60 Minutes first met Sid Shero, 99, Lou Tirado, 100, and Helen Weil, 99, six years ago as they were participating in a landmark study of men and women over the age of 90. This past Sunday, Lesley Stahl checked back in on the study's participants and in this digital extra, talks to the three about life growing up between two World Wars and during the Great Depression.
Lou Tirado, who turned 100 this summer, was a World War II B-17 gunner who spent eight months in a German POW camp after his plane was shot down. Today, he has an iPhone, a Facebook account, and uses Zoom to communicate. He tells Lesley Stahl that during the Depression after World War I, "Everybody was poor in those days… veterans [were] on the corner selling apples."
He remembers buying newspapers and selling them at a markup: "You buy them at two cents. And sell them for three cents."

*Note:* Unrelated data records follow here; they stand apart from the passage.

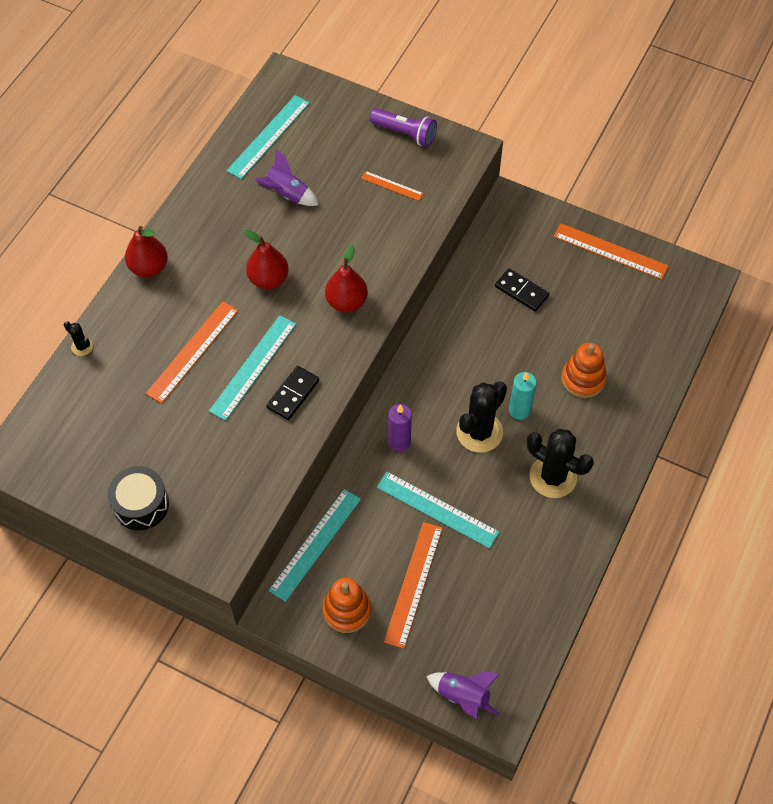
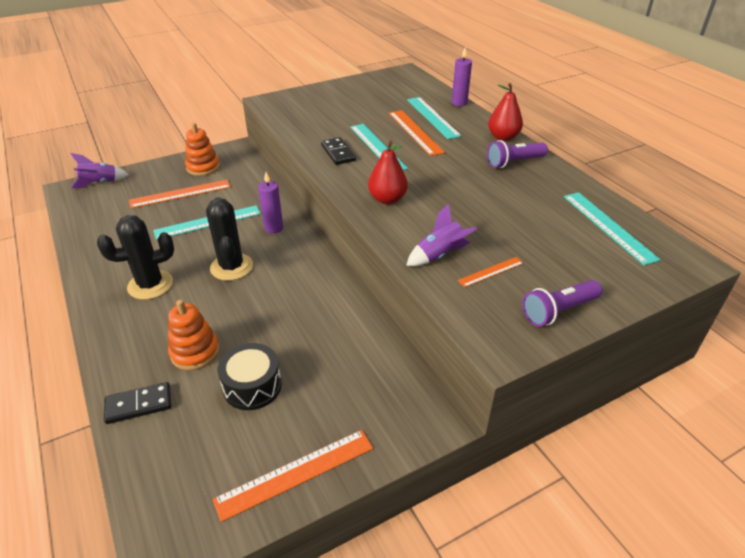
camera: 125 degrees right, 20 degrees down
black cactus [64,321,93,356] -> purple candle [452,47,472,106]
black drum [108,466,169,530] -> black drum moved to [218,343,282,410]
red pear [244,230,289,289] -> none
purple rocket [255,149,319,206] -> purple rocket moved to [406,204,477,266]
turquoise ruler [269,489,361,602] -> turquoise ruler moved to [407,97,462,139]
orange ruler [384,522,443,648] -> orange ruler turned 75 degrees counterclockwise [129,180,231,208]
black domino [495,268,550,312] -> black domino moved to [104,382,171,424]
turquoise candle [509,372,537,420] -> none
none -> purple flashlight [487,140,548,168]

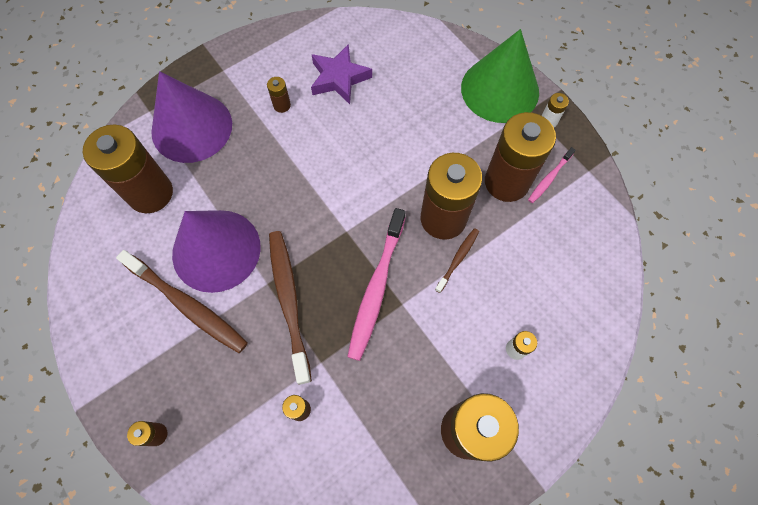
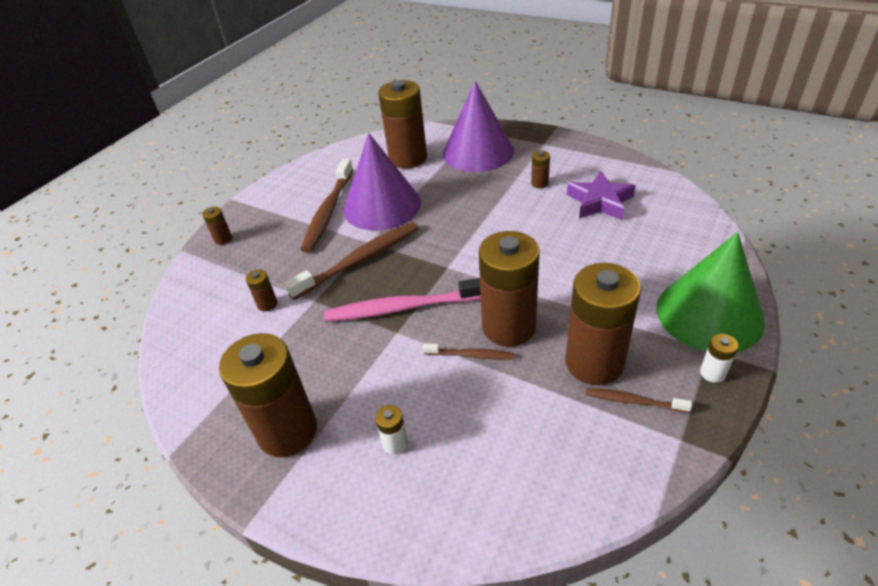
camera: 70 degrees right, 25 degrees down
pink toothbrush [528,147,576,203] -> brown toothbrush [586,388,692,413]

Sid Shero's memory appears to be as sharp as ever, despite a PET scan six years ago that revealed pathologies associated with Alzheimer's disease in his brain. He told Lesley Stahl about buying his first car 80 years ago, for $18 in a pool hall.
"And I didn't know how to drive," says Shero. As for the person who sold a car for $18? "He needed the money to shoot pool. That's Brooklyn kids."
Helen Weil, a Holocaust survivor originally born in Germany, told Lesley Stahl how she maintains a positive outlook.
"I'm full of pep when I wake up. And since I'm a very optimistic person, I know it's going to be a really good day."
Weil also said she wakes up every morning with the help of Apple's virtual assistant Siri, who she asks each night to set an alarm for her at 6:30 a.m.